Он медленно разжал руку и выпустил саблю, как птицу. Серебряная длинная чехонь упала на снег.
Так они лежали на снегу рядом – солдат в серой негнущейся, жесткой шинели, где не хватало медной пуговицы у воротника, и казацкая дареная сабля. А вторая пуля настигла щедрого сердитого есаула. Он схватился за плечо и стал валиться с коня, поминая Бога и черта и всех казачьих святых – и святого Иннокентия, и святую Варвару, и бедного святого Николу, – и бормотал, ловя холод синеющими губами:
– Я видел Его… видел Царя нашего… он стоял там, около дороги железной!.. там, где дрезина эта бешеная бежала… я на Него перекрестился… я не бредил… это Он был… Он… Отец наш родной… ох, моченьки нету… больно… пить…
Они перед смертью, все, до одного, всегда хотели пить.
А лавина врагов катилась снизу, от подножья хребта, и Армия катилась сверху на врага, и солдаты кололи солдат штыками, и офицеры стреляли, упав на снег, целясь, прищурясь, навскидку, лежа, выхрипывая из-за грудинной кости последнее: за Царя!.. за Царя… – и многие, истекая кровью, оборачивались, искали туманящимся взором Дворец на горе, чтобы запомнить золотое виденье, чтоб унести его в вечную, наползающую Тьму, – и люди выли, бежали, люди сшибались лбами и телами, люди садились на корточки, беспомощно хватая раненых, прижимаясь губами к друзьям в последних поцелуях, – а какие-то мальчики, юнкера, так забоялись, так все присели на снег, сбились в кучку, сгрудились, дрожа и плача, и их всех так и перестреляли, без труда, и они падали, валились друг на друга, хватая друг друга руками, ища друг у друга последней защиты, как искали бы ее на груди матери, но это были чужие горы, это был край России, конец России это был, – и снег Конца заметал их искаженные, отчаянные бледные, уже мертвые лица, и образки на груди, под воротниками юнкерских шинелей, и скрюченные худые мальчишьи пальцы, сжимающие нательный крестик, – хотел схватить да поднести к губам, поцеловать!.. да так и замер, прошитый пулей… – а гул атаки, поднявшись до черного зенита, оборвался, а Дворец все сиял в ночной смоли, все горел недосягаемо, и было не понять, как он стоит на обрыве, как не рушится в пропасть, – и тут маленький офицерик, тот, что поднял в атаку и кавалерию, и пехоту, обернулся к горе – без шапки он был, сорвало ее пулей, и ветер вил у него на затылке жалкие русые кудри! – и увидал, что Дворец не врыт в камень горы – он парит в воздухе, висит во тьме, как серебряная звездная шашка, как огромный золотой шлем, плывет в пустоте, как корабль-призрак, – и офицерик поднес троеперстье ко лбу, чтоб перекреститься, да не успел – медная пуля вошла ему под ребро мягко и властно, наполнив его нутро кровью, и он упал на затылок, лицом вверх, так, чтоб и по смерти можно было пустыми глазницами видеть морозные сибирские звезды.
Черный Ангел летел над горами.
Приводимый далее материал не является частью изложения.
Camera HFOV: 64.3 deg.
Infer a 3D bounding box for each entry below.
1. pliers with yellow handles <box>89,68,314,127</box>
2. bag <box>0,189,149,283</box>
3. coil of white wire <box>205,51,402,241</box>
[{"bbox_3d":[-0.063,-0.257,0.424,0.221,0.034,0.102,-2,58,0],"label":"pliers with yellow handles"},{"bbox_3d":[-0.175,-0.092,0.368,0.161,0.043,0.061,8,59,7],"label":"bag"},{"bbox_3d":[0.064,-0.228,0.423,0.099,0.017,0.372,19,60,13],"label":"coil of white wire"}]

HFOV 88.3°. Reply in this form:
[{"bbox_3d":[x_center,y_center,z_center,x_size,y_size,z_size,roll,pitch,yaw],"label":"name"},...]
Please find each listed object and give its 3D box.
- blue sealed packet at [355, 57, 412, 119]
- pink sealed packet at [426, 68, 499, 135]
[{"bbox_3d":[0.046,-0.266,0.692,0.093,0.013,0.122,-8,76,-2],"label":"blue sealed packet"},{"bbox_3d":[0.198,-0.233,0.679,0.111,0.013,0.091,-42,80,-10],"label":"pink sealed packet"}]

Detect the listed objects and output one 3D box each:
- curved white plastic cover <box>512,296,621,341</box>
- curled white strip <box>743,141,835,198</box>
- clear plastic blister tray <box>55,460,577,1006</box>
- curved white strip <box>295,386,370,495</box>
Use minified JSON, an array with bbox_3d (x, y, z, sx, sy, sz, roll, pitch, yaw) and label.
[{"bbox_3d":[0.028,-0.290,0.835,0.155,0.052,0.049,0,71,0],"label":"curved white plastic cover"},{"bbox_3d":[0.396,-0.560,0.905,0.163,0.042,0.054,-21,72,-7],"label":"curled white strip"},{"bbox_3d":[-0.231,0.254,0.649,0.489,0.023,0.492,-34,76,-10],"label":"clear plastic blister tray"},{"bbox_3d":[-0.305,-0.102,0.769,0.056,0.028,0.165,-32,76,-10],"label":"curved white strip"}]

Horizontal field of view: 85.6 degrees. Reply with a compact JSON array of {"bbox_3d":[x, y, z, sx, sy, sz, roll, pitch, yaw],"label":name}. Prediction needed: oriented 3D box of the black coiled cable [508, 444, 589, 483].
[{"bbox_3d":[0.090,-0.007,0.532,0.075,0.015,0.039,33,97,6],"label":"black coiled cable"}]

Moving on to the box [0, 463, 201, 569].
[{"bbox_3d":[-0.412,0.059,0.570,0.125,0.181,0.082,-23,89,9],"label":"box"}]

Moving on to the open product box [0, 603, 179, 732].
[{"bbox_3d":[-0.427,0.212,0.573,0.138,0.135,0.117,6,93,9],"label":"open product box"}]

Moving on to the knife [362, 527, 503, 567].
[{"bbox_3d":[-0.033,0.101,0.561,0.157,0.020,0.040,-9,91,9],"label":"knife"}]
Летчик был зорок и видел все. Ясная была ночь, и видимость была что надо. В наушниках шлема висел далекий земной гул. Земля иной раз посылала ему то робкие, то властные сигналы, и он особо не запоминал их – гораздо важнее было созерцать, вбирать подробности, мгновенно пролетающие под крылом. Никто не знал его мыслей, о чем он думает, летя. Острые пики и срезы, ножевые лезвия и серебряные топоры гольцов возникали и падали, когда кренился его самолет. Он не боялся врезаться в гору и разбиться, хотя часто снижался и шел над заснеженной землей на бреющем полете. Никто не знал его имени. Земля пыталась запросить его. Он молчал. Глубже надвигал на глаза шлем.
Может быть, у него было не одно, а два имени. Или даже три. Солдаты считали его святым. В собственной части, когда он сажал черный самолет на посадочную полосу, когда прекращался гул двигателя и он выползал из кабины, сдирая шлем со лба и вытирая пот, и скалясь натужно и устало, его боялись расспрашивать. Командиру довольно было, что он есть и что выполняет заданья.
Он летел, зорко всматриваясь, впиваясь глазами в мелькающие вершины, в ржавую грязную, мохнатую шкуру заснеженной тайги по склонам, и затаившиеся меж горных расщелин синие то длинные, как лепестки васильков, то круглые, как девичьи радужки, замерзшие озера. Он очень любил большое Озеро. Он знал его названье: Байкал. Оно напоминало изогнутый длинный монгольский серебряный клинок, брошенный каганом после битвы. Синего живого, вытащенного из-подо льда омуля, которого ударили по башке багром, и он перестал биться.